Who cares? No one

By Glenn Battishill

Thank God for the unsubscribe button. Since I joined Facebook back in 2006 I’ve accumulated over 550 friends, perhaps 100 of whom I actively communicate with but what of the remaining 450? A mixture of classmates, old marching band members, members of my high school thespian club and people I met on a variety of trips. Overall Facebook is a wonderful tool for keeping in touch with friends and family, the price you pay however is the thousands of updates from that person from high school. You all know the one.

The one who constantly tells you how hard their life is and how happy they are that they are done with drama. They complain almost constantly and post at least four times a day. It becomes part of your Facebook routine, check on your family, see how messed up this person’s life is.

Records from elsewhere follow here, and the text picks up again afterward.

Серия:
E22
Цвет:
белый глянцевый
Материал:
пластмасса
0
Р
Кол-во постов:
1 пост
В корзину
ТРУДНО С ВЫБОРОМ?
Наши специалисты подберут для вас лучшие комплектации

Part of you wants to un-friend them or at least unsubscribe from their updates, but you can’t pull yourself away from how amusing their life is, even if it’s falling apart.

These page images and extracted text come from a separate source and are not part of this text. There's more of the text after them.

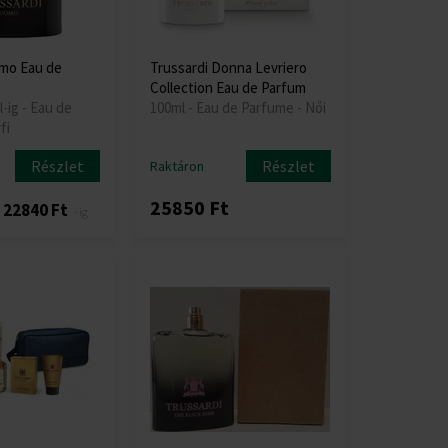
omo Eau de
Trussardi Donna Levriero
Collection Eau de Parfum
l-ig - Eau de
100ml - Eau de Parfume - Női
fi
Részlet
Részlet
Raktáron
25850 Ft
22840 Ft
-ig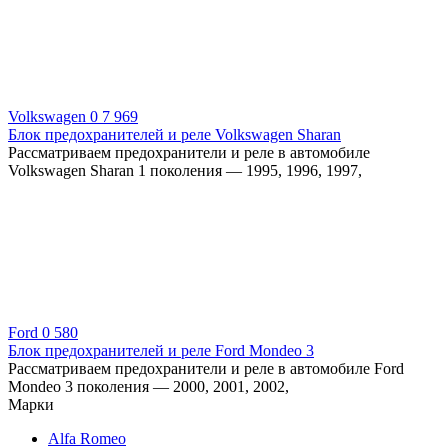
Volkswagen
0
7 969
Блок предохранителей и реле Volkswagen Sharan
Рассматриваем предохранители и реле в автомобиле
Volkswagen Sharan 1 поколения — 1995, 1996, 1997,
Ford
0
580
Блок предохранителей и реле Ford Mondeo 3
Рассматриваем предохранители и реле в автомобиле Ford
Mondeo 3 поколения — 2000, 2001, 2002,
Марки
Alfa Romeo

This isn’t just limited to my friends. I don’t know a single person who doesn’t have at least one person whose updates both amuse and annoy.

We could just un-friend them but that would just result in that awkward moment when they re-friend you and you leave the request on hold indefinitely.

I should have been more selective with my Facebook friends or at the very least I should have kept better track of who I was adding.

To add insult to injury, the unemployed members of my graduating class, and some of the employed ones, seem to just sit on Facebook, spamming everyone’s feeds with their political views, religious views or worse yet, Farmville achievements. Admittedly, you can block people, their updates and their Farmville messages but if I’m blocking all of their content, I’m essentially unfriending them.

But can I judge? Can anyone really judge another person’s Facebook?

I’m sure other people have unfollowed my updates and I’m positive that people have unfriended me. Am I not interesting? I try to post either interesting things in general or things relating to video games, which a large percentage of my friends play. I feel like my Facebook posts have a certain amount of broad appeal to my friends. I wouldn’t post how hard my life is or how depressed I am, that’s what Tumblr is for.

Facebook exists to keep in touch with people. It’s just unfortunate because of the social constructed concept that you have to add to every person you’ve ever met on Facebook. I wish there was a place where you don’t feel pressured into adding every person you know.

Oh wait, that’s kind of what Google Plus does. The shame of it is, no one uses Google Plus.

For now I’ll just quietly unfriend those frenemies from high school because if I see one more picture of their ugly baby I might vomit.